Performing optimization in very small subspaces. Some of these training trajectories have not reached convergence; the 1,000-parameter model, for example, will converge to 93.5% accuracy after several more epochs.

Takeaways

Update. My friend, (anonymous), just finished a paper about this. Much more #rigorous than this post and definitely worth checking out: “solving the cart-pole RL problem is in a sense 100 times easier than classifying digits from MNIST.”

Literature. The idea that MNIST classifiers are dramatically overparameterized is not new. The most common way to manage this issue is by adding a sparsity term (weight decay) to the loss function. At the end of the day, this doesn’t exactly place a hard limit on the number of free parameters. One interesting approach, from Convolution by Evolution\(^\dagger\), is to evolve a neural network with 200 parameters. The authors used this technique to train a denoising autoencoder so it’s difficult to directly compare their results to ours.

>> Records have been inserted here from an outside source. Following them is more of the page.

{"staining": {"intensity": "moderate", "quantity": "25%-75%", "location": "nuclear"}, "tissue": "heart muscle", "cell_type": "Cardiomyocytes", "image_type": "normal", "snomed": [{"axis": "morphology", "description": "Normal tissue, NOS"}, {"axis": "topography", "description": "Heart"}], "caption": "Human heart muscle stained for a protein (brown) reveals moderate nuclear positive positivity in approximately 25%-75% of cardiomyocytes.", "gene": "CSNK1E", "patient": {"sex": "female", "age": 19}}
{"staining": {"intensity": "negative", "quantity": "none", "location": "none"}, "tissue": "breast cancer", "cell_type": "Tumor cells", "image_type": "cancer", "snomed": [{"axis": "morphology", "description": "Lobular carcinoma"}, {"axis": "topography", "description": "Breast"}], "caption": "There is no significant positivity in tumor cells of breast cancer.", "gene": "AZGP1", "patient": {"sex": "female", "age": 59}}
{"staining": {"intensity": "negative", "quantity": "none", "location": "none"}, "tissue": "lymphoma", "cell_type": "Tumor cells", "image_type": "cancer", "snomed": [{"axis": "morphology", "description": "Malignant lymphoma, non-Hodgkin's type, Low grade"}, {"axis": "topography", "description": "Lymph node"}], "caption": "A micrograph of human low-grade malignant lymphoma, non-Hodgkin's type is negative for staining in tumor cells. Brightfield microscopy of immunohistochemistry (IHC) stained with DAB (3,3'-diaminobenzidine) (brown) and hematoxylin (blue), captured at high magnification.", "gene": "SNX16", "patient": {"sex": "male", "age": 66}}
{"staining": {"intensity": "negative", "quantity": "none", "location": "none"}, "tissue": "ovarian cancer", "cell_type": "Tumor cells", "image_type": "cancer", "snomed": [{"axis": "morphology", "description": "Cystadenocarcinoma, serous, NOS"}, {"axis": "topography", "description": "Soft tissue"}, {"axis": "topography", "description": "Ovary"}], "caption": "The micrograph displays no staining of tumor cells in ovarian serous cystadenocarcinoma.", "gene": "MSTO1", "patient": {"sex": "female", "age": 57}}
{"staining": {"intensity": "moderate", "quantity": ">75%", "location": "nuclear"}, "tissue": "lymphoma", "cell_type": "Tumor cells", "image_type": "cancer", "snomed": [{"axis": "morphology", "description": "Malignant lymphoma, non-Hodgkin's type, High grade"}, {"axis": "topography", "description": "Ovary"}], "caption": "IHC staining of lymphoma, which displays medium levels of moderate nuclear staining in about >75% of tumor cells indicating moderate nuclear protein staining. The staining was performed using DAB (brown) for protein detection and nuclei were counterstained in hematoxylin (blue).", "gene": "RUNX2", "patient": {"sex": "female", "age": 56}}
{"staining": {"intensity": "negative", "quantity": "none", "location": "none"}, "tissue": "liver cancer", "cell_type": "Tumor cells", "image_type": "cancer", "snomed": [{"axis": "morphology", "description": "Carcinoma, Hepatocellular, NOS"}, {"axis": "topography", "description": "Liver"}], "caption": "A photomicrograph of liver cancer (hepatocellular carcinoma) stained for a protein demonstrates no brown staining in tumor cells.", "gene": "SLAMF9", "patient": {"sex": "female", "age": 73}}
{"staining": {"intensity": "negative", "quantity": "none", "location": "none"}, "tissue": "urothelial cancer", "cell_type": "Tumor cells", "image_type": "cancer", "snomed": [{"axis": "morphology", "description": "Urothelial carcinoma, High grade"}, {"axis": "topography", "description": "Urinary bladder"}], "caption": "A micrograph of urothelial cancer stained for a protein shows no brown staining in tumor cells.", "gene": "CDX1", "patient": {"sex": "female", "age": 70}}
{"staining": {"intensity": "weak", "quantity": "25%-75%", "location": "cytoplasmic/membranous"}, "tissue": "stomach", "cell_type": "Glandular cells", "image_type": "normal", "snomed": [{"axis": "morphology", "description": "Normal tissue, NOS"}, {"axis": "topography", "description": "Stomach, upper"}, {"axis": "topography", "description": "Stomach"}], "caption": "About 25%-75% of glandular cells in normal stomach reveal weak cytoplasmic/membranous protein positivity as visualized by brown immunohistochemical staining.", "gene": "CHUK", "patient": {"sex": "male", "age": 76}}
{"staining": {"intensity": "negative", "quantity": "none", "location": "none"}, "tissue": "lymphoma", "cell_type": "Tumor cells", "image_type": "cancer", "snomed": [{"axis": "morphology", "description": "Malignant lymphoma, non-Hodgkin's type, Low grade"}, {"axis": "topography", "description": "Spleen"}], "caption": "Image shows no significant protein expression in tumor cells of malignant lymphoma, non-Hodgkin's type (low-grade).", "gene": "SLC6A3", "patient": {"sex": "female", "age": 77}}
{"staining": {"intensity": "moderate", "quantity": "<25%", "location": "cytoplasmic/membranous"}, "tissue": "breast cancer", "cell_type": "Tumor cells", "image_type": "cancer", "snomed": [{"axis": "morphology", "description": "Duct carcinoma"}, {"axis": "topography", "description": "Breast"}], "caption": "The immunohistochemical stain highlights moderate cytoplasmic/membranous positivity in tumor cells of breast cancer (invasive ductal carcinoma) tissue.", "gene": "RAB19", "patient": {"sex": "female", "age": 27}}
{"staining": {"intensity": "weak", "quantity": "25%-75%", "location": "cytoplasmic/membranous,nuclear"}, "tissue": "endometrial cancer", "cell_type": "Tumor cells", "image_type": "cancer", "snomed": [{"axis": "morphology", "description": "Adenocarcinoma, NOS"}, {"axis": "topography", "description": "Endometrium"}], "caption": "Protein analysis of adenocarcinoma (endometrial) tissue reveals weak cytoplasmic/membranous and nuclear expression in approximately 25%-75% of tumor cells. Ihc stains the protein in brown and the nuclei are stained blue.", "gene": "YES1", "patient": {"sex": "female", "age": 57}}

There are several other papers that try to minimize the number of free parameters. However, I couldn’t find any papers that used the subspace optimization trick. Perhaps it is a new and interesting tool.

Bloat. The immediate takeaway is that most MNIST classifiers have parameter bloat. In other words, they have many more free parameters than they really need. You should be asking yourself: is it worth doubling the parameters in a model to gain an additional 0.2% accuracy? I imagine that the more complex deep learning models (ResNets, VGG, etc.) also have this issue.

Training a model with more parameters than you’ll need is fine as long as you know what you’re doing. However, you should have a general intuition for how much parameter bloat you’ve introduced. I hope this post helps with that intuition :)

\(^\dagger\)Parts of this paper are a little questionable…for example, the ‘filters’ they claim to evolve in Figure 5 are just circles.